Tokenization and Preprocessing Limits

Matheel combines text-first preprocessing, token-level baselines, embedding backends, and optional parser-backed code metrics. These layers are related, but they do not all use the same token stream.

Pipeline Order

For calculate_similarity(...) and get_sim_list(...), the main order is:

Read source text.
Apply preprocess_mode.
Build embeddings when the semantic feature is active.
Tokenize for lexical baselines and token-based code metrics.
Parse code for parser-derived lexical tokens or parser-backed code metrics when those modes are active and their runtimes are available.
Blend active feature scores with normalized feature weights.

Preprocessing happens before lexical, semantic, and code-aware scoring. If you enable advanced, identifiers and literals may already be canonicalized before token-based metrics run.

Preprocessing Modes

none Trims trailing whitespace and final surrounding whitespace only.
normalize Normalizes line endings, trims trailing whitespace, and drops blank lines.
basic Removes comments with language-aware string handling, drops blank lines, and collapses whitespace.
advanced Runs basic, removes import-like lines, replaces string and numeric literals with placeholders, canonicalizes non-keyword identifiers, and collapses whitespace.

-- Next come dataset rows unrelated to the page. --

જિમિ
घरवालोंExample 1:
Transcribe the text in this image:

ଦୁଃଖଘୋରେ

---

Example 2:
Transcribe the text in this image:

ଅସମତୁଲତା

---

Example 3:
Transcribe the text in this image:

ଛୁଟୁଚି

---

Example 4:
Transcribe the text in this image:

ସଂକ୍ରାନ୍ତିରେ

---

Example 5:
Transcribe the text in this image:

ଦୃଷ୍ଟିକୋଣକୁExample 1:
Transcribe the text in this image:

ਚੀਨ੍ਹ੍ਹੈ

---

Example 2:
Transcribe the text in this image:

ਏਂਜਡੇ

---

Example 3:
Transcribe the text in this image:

Preprocessing is intentionally text-first. It uses language-specific comment and import heuristics, but it is not an AST rewrite.

Tokenization By Feature

Feature or metric	Tokenization or parsing strategy
`levenshtein`	Compares the prepared strings directly.
`jaro_winkler`	Compares the prepared strings directly.
`winnowing`	Uses Matheel's code-token regex by default, or tree-sitter leaf node types with `lexical_tokenizer="parser"`.
`gst`	Uses the same lexical tokenizer selection as Winnowing.
`crystalbleu`	Uses the same code-token regex, then builds n-grams and discounts frequent n-grams.
`ruby` with `ruby_mode=ngram`	Uses the same code-token regex.
`ruby` with `ruby_mode=string` and `ruby_tokenizer=regex`	Uses the same code-token regex.
`ruby` with `ruby_tokenizer=tranx`	Splits punctuation and camel-case boundaries for a more granular token edit sequence.
CodeBLEU syntax/dataflow	Uses tree-sitter-backed syntax and DFG extraction for supported languages.
TSED	Parses syntax trees and compares tree edit distance when optional parser dependencies are installed.
CodeBERTScore	Uses the selected transformer tokenizer.
Semantic embeddings	Use the selected embedding backend's tokenizer or vectorizer.

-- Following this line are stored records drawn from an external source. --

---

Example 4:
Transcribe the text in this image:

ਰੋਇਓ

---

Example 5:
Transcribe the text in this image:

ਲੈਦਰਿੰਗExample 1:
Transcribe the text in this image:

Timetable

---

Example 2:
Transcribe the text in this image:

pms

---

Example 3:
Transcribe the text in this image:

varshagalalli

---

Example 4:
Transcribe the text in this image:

The shared code-token regex recognizes identifiers, numbers, and punctuation. It does not split snake_case or camelCase by default. For example, totalCount stays one token in regex mode; RUBY's tranx tokenizer splits it into total and Count.

Parser-Derived Lexical Tokens

Set lexical_tokenizer="parser" in Python or --lexical-tokenizer parser in the CLI to use parser-derived leaf node types for winnowing and gst. The default is raw, preserving the regex token stream used in earlier Matheel releases.

Parser-derived lexical tokens make the lexical baselines less sensitive to identifier renaming. They still compare ordered token streams; they are not full AST or data-flow comparisons.

Limitations

Important limitations:

lexical token baselines see surface token order and punctuation
parser-derived lexical tokens and parser-backed metrics depend on parser runtime availability
unsupported languages fall back only where a metric explicitly supports fallback behavior
preprocessing language hints improve comment/import handling, but they do not guarantee full parsing
aggressive advanced preprocessing can hide identifier and literal differences that some workflows may care about

For parser-heavy comparisons, report the active preprocessing mode, lexical_tokenizer, tokenization-sensitive parameters, selected code metric, language, and parser availability alongside the score.